To begin with, Trump has largely abandoned years of anti-corruption efforts in 
Central America, while his administration faces near constant accusations of 
corruption inside his own regime.
Specifically, 2018 will be remembered as the year the US government stopped 
supporting the International Commission Against Impunity in Guatemala 
(CICIG), the UN-backed adjunct prosecutor’s office in that country.
During nearly 10 years in Guatemala, CICIG-led cases have imprisoned 
presidents, vice presidents, vice presidential candidates, former ministers, 
bank owners, hotel owners, and many more.
But this year, current Guatemalan President Jimmy Morales - who is also 
under CICIG investigation - began lobbying the White House and its allies 
directly and eventually succeeded in cobbling together a coalition of accused 
elites.
Morales sidelined the CICIG and exiled its celebrated Colombian 
commissioner, despite pressure from US Congress to keep the judicial 
adjunct in the country.
Other presidents, most notably Honduras President Juan Orlando Hernández, 
has played a similar game and largely succeeded in neutralizing that country’s 
version of the CICIG, the Support Mission Against Corruption and Impunity in 
Honduras (MACCIH).
In February, Juan Jiménez Mayor, the head of the MACCIH, abruptly resigned
In an open letter published on his Twitter account, Jiménez said he left 
because of lack of support from MACCIH’s progenitor, the Organization of 
American States (OAS), and concerted efforts by the Honduran congress to 
undermine the Mission.
In both Honduras and Guatemala, there have also been constitutional 
challenges to the MACCIH’s and the CICIG’s mandates.
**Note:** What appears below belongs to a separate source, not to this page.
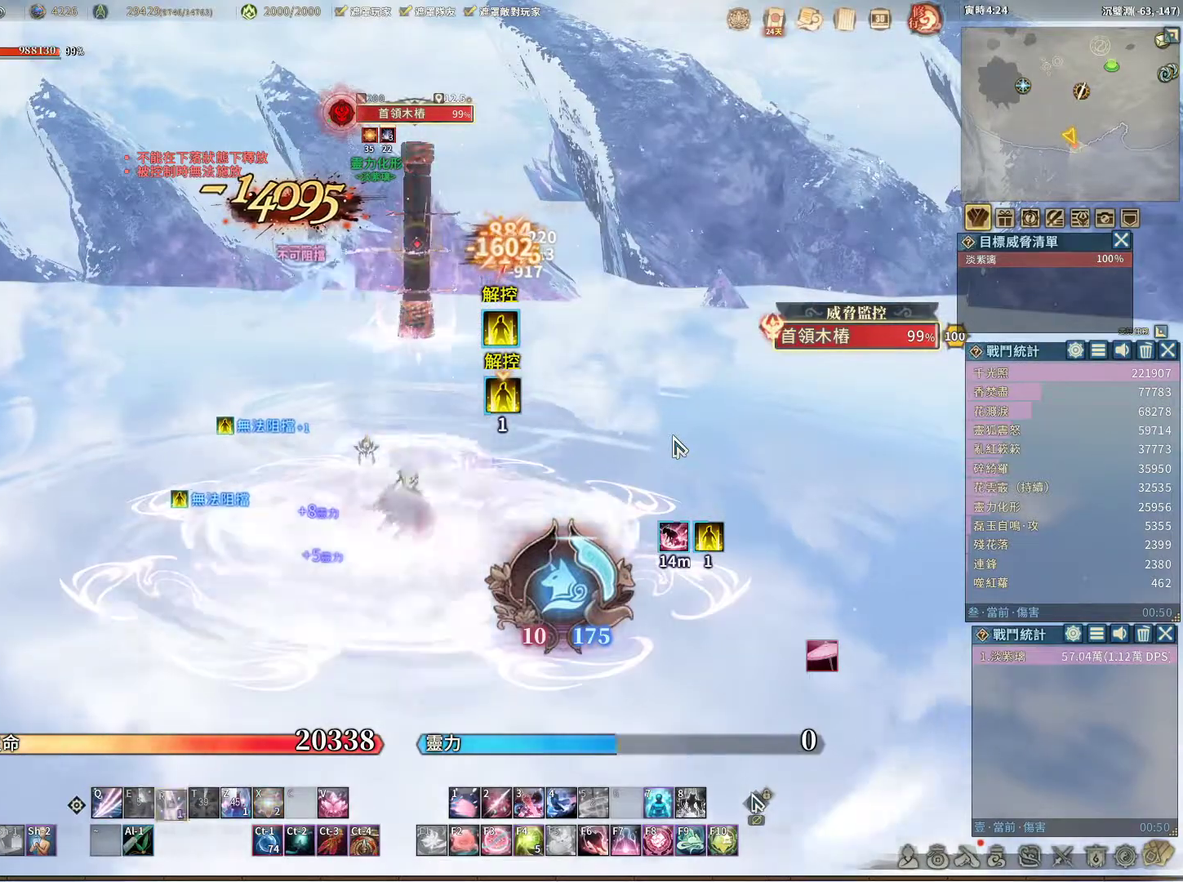
{"keys": [], "mouse": [], "events": []}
But, on a positive note, the re-election of the relatively active attorney general 
in Honduras may make efforts to neutralize anti-corruption forces there moot, 
most notably on one investigation that inches very close to President 
Hernández himself.
None of this seems to bother Trump, who spent 2018 engaged in a near 
permanent political campaign in the US, much of which revolved around 
conflating immigrants fleeing criminality with the actual criminal groups going 
after them, like the Mara Salvatrucha (MS13).
Even worse, his administration’s border policies are actually helping organized 
crime. And his administration seems to have abandoned any pretense of 
pushing for human rights or a free press, even while the region remains the 
most dangerous place on earth to be a journalist largely because of the 
organized crime, corruption, and impunity that US allies like Morales and 
Hernández foster.
If 2018 is any indication, Bolsonaro bullying his way towards a more secure Brazil may not be so easy.
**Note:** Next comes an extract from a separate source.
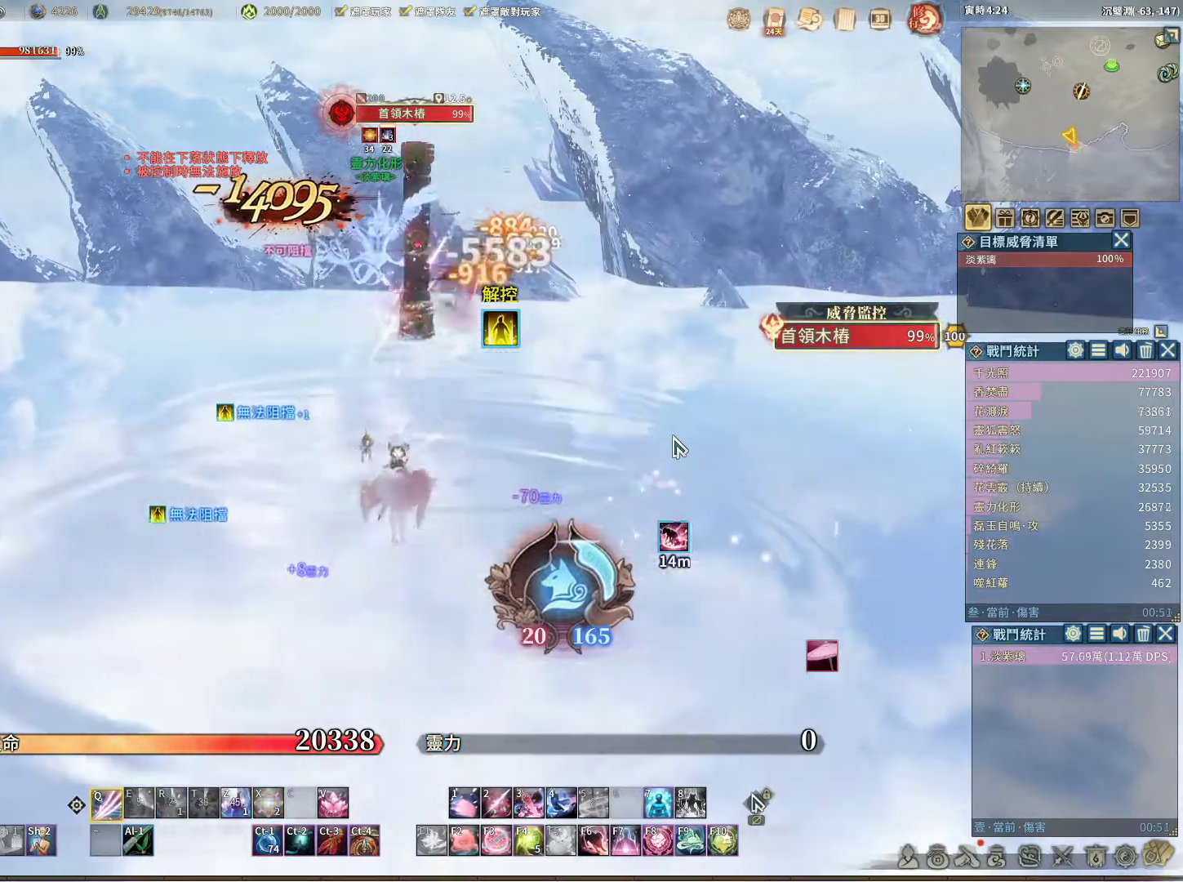
{"keys": [], "mouse": [], "events": []}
Indeed, Trump’s disregard for law, order and the truth allowed demagoguery 
to flourish, and nowhere was this clearer than in Brazil, where the rightward 
turn was even sharper than for its Colombian neighbors.
After getting stabbed during a political rally, the military-evangelical populist 
Jair Bolsonaro - who was often described as a “Brazilian Donald Trump” - 
surged to the presidency on a racist, xenophobic platform that combined 
higher prison sentences, militarization of the war on crime, and turning back 
regional efforts to legalize certain illicit substances.
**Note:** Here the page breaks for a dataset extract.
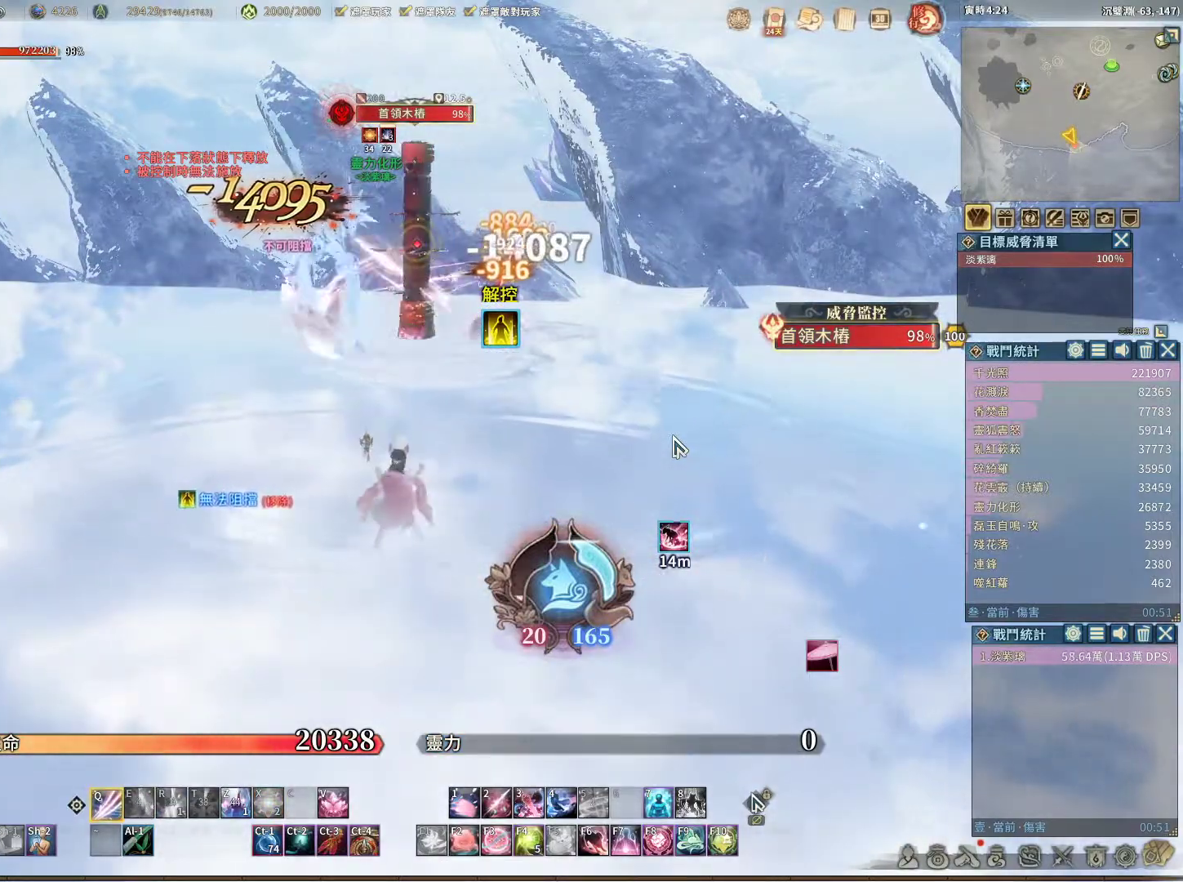
{"keys": [], "mouse": [], "events": []}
But if 2018 is any indication, bullying his way towards a more secure Brazil - 
which saw an astounding record of 63.880 homicides in 2017 - may not be so 
easy, even if it was a popular solution.
The year witnessed another round of fighting in different parts of the country, 
including a series of battles between the Family of the North and the Red 
Command, which effectively ended a 3-year pact between the two groups.
However, it was the First Capital Command (PCC), which continued to pose 
the biggest threat, expanding both within Brazil and the region, and putting it 
at the top of our list of criminal winners for 2018.
Ironically, it was the leftist government of El Salvador that most resembled the 
militaristic Bolsonaro anti-crime strategy in 2018.
The Farabundo Martí National Liberation Front (FMLN), effectively green-lit a 
hardline strategy that reminds many of the same regimes that FMLN guerrillas 
once battled against before it turned into a political movement.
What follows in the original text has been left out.